XAS measurements therefore enable us to plot the dimensionless quantity \( \mu t \) as a function of energy.

Eris characterizes three systematic errors in XAS measurements. The first occurs when a percentage of x-rays misses the sample entirely; this percentage is denoted by alpha. The second error has to do with unexpected abberations in the sample thickness \( t \). The third error occurs when the x-rays corresponding to one beam energy accidentally influence the value of the measurement at a different beam energy; we assume this takes place as a Lorentzian broadening of full width at half maximum FWHM. All three of these systematic errors can influence XAS measurements to some degree.

See the numerical simulation below, which plots \( \mu t \) as a function of energy for a sample of the chemical compound \( V_2 O_5 \). You can see the raw data set here. (Please note that \( \lambda \equiv 1/\mu \), called the attenuation length, is initialized at two specific energy-values in order to scale the vertical axis to a physically meaningful range; for the purpose of this project it need not be adjusted.) The blue curve is real experimental data, and the red curve is what that data would have looked like had there been systematic errors in the measurement.

Feel free to normalize the blue and red curves for easier comparison.

When convolving with a Lorentzian, please note that there is some nuance to choosing whether to perform the convolution on unevenly spaced versus interpolated data, described here.

parratt image

Parratt, L. G., et al. "'Thickness Effect' in Absorption Spectra near Absorption Edges." Physical Review, vol. 105, no. 4, Feb. 1957, pp. 1228–32. APS, doi:10.1103/PhysRev.105.1228.

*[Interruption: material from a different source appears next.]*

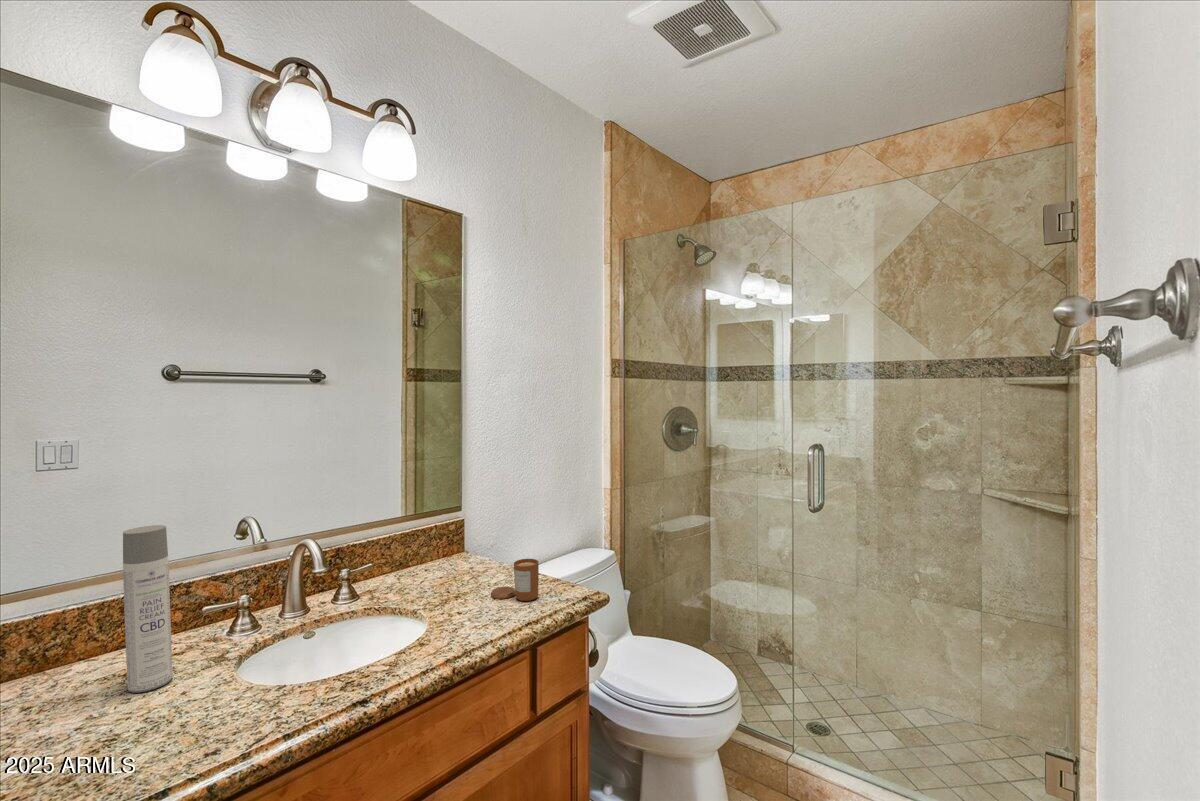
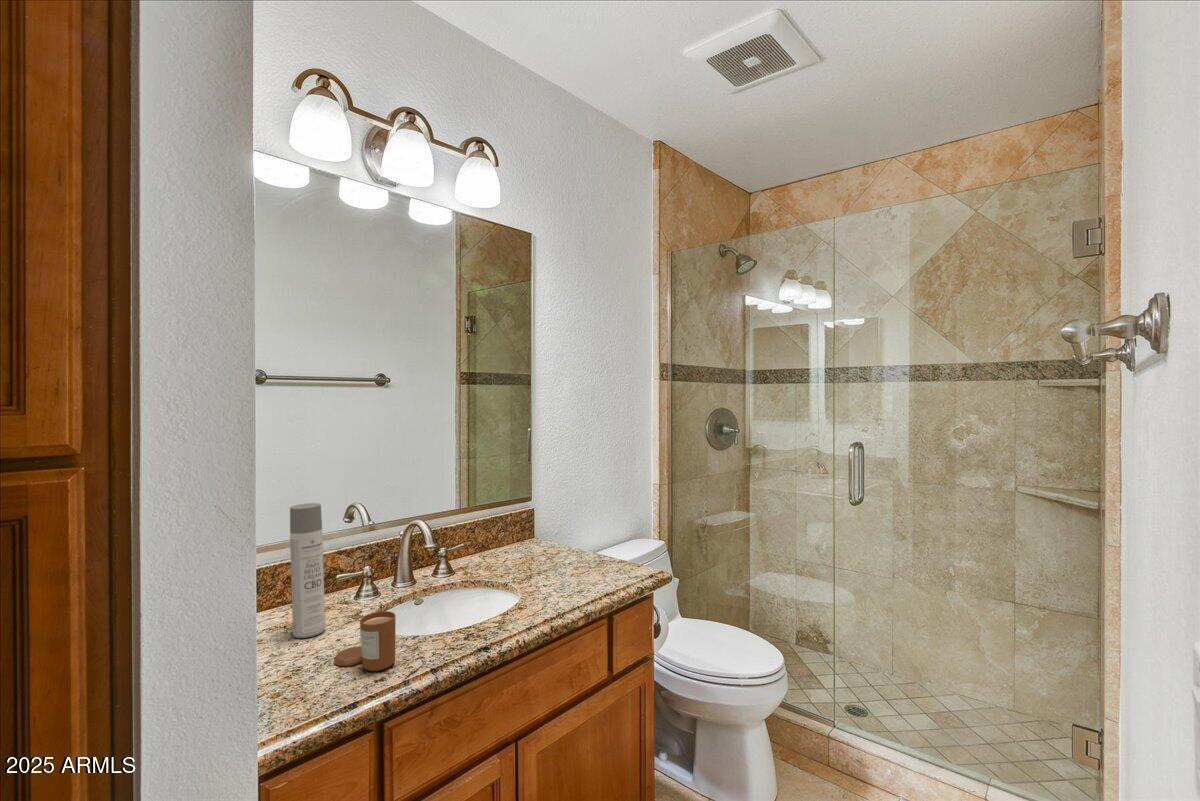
candle: present [491,559,539,601] -> present [334,611,396,671]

The above experimental data plot, illustrating the often-undesirable effect that a sample's thickness can have on measurements of \( \mu \), came from a paper written by Parratt et. al. in 1957. Eris originated from a desire to numerically simulate the kind of results obtained experimentally by Parratt and others. We extended this to simulate not only Parratt's so-called thickness effect, but also the systematic errors resulting from a nonzero alpha, and Lorentzian broadening.